▸ **WHAT NEEDS TO BE DONE**
Images stay out. Everything else in the records is repeated exactly.

▸ **SUPPLIED INFORMATION**
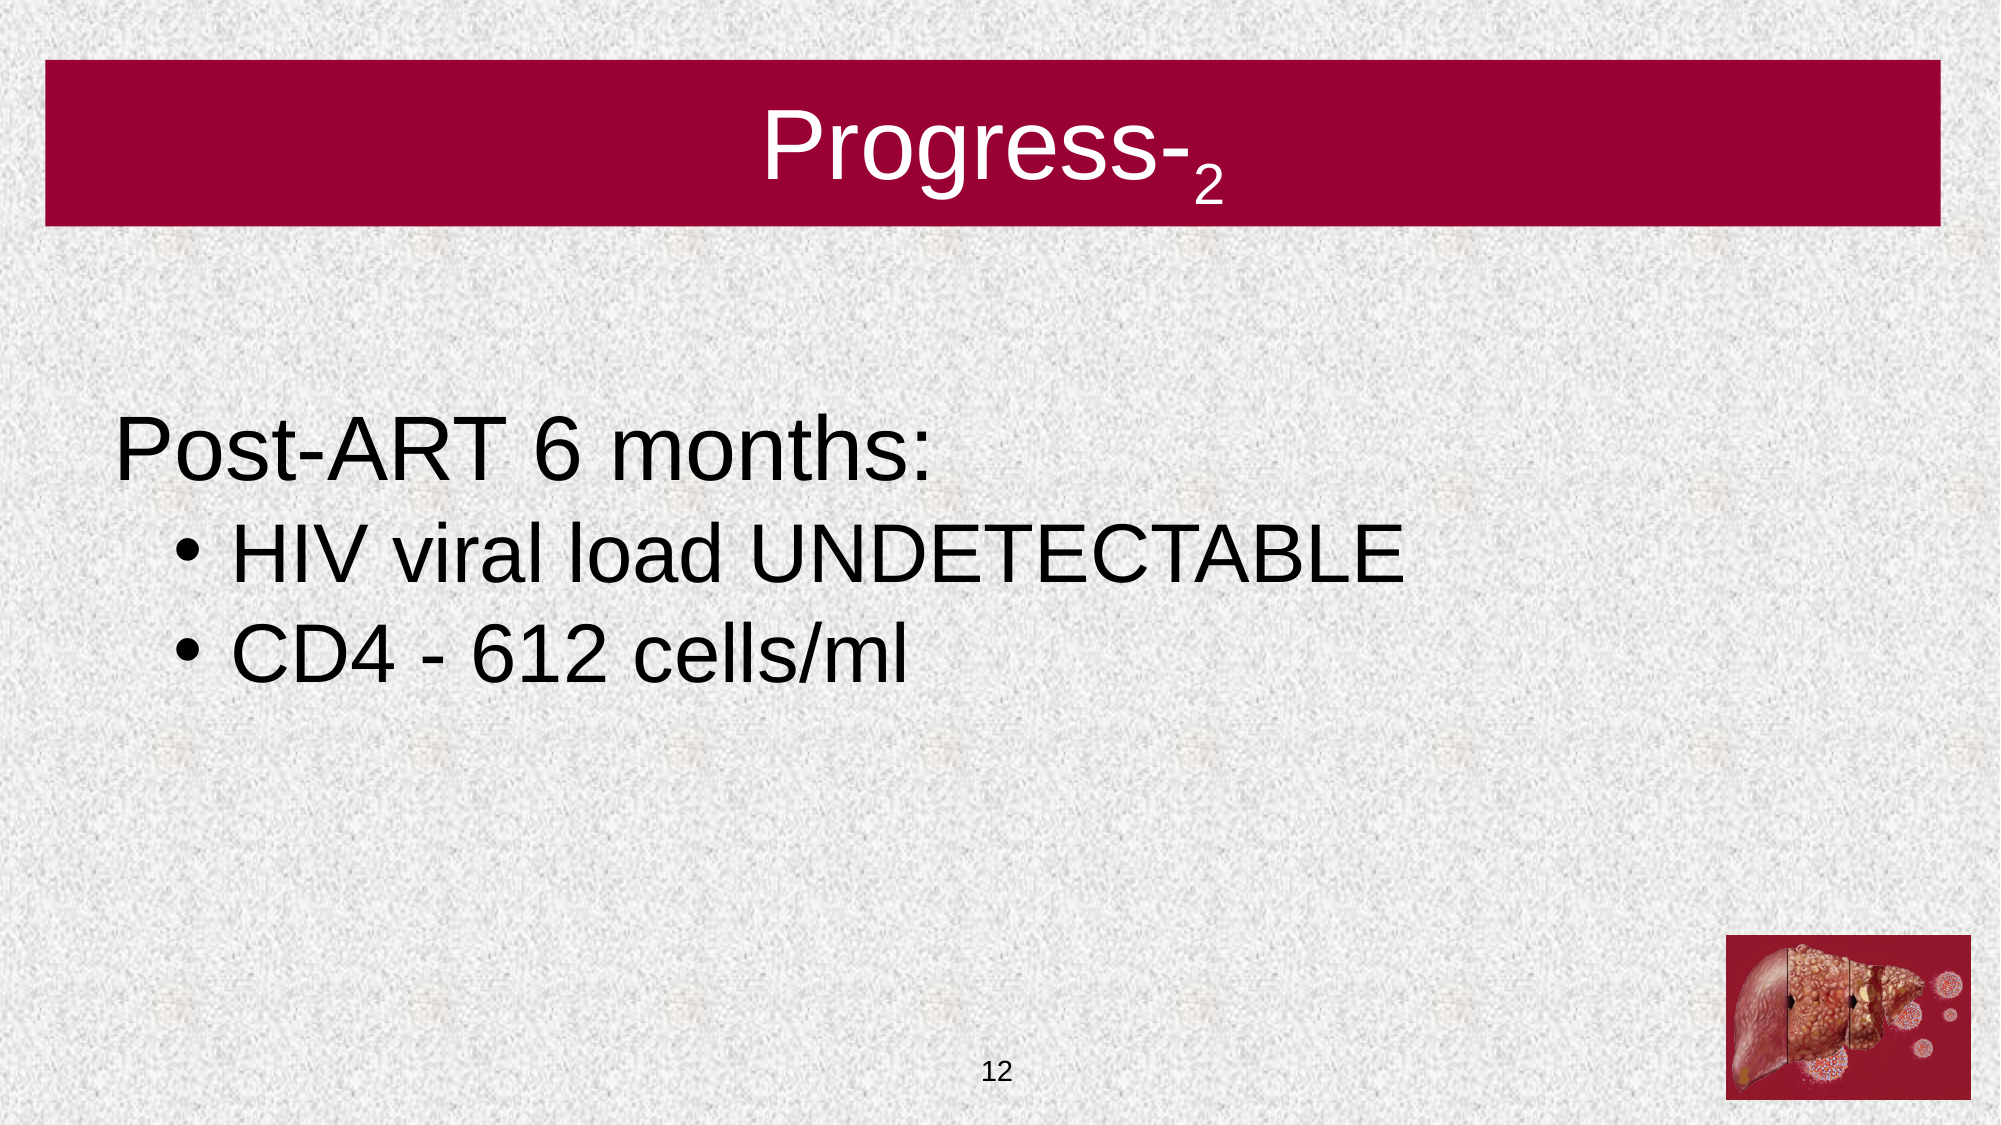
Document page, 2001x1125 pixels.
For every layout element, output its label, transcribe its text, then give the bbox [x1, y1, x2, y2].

slide_number 12 [772, 1039, 1222, 1100]
title Progress-2 [45, 59, 1941, 227]
picture [0, 0, 2001, 1125]
list Post-ART 6 months: HIV viral load UNDETECTABLE CD4 - 612 cells/ml [98, 381, 1890, 780]
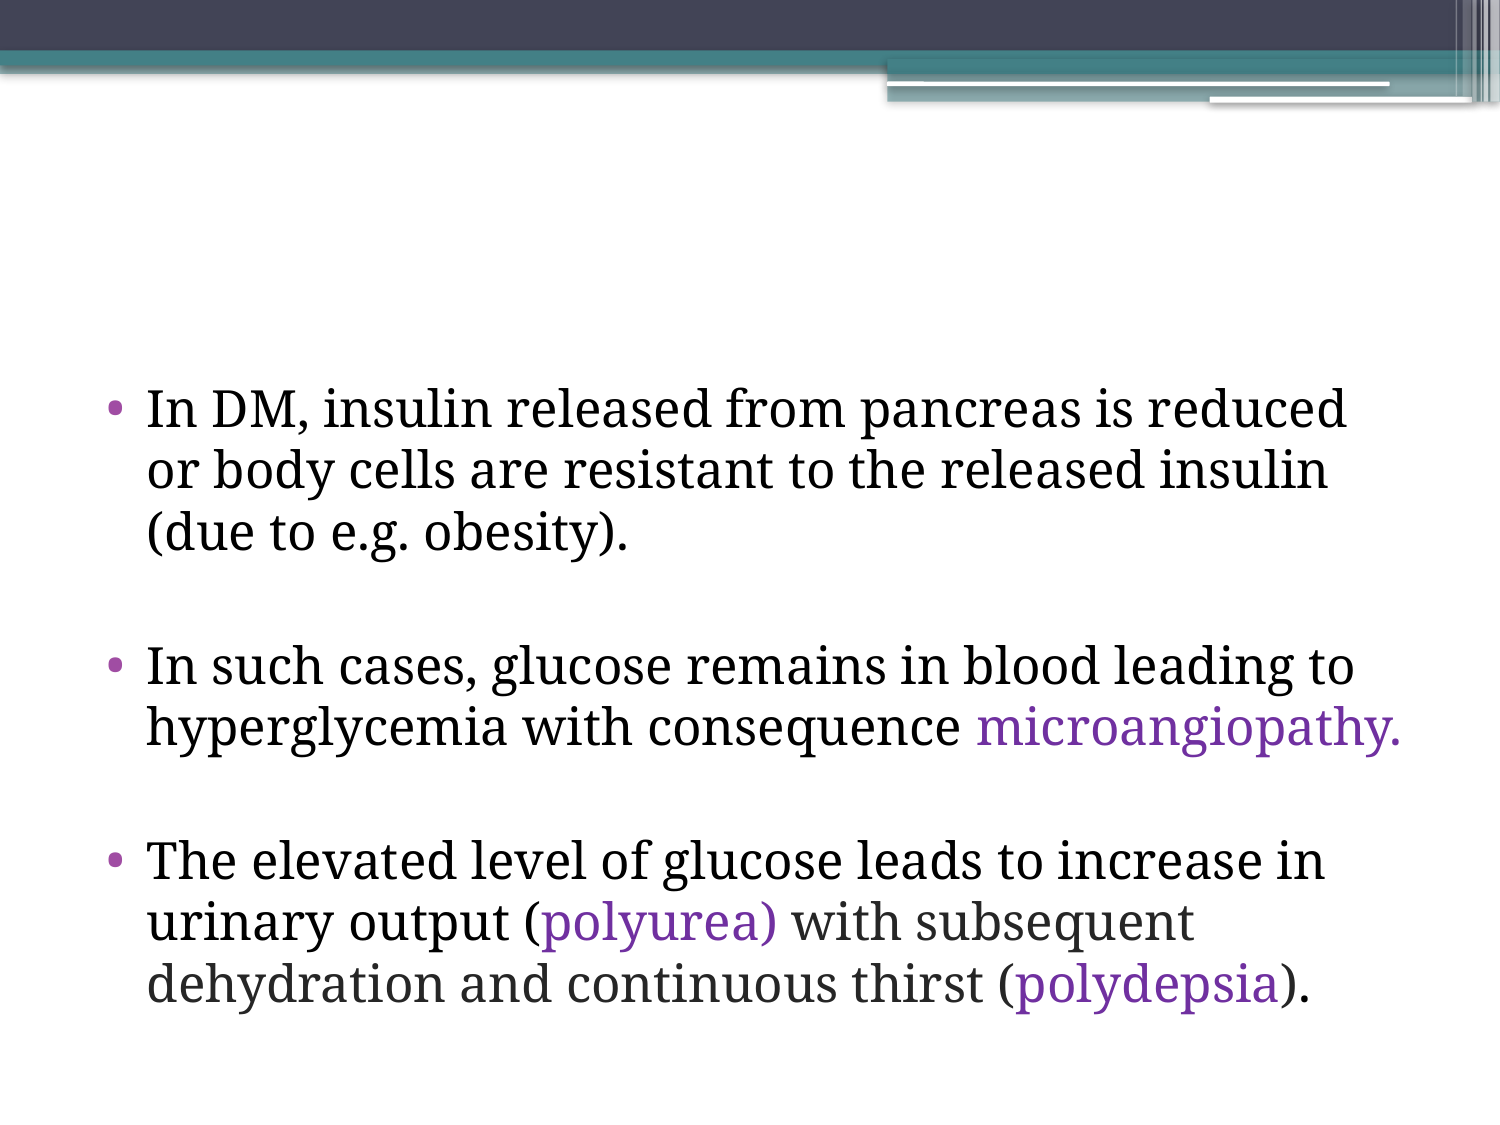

▸ **YOUR SOLUTION**
Document page, 2001x1125 pixels.
For every layout element, output its label, transcribe its text, then give the bbox [x1, y1, x2, y2].

slide_number 12 [772, 1039, 1222, 1100]
title Progress-2 [45, 59, 1941, 227]
picture [0, 0, 2001, 1125]
list Post-ART 6 months: HIV viral load UNDETECTABLE CD4 - 612 cells/ml [98, 381, 1890, 780]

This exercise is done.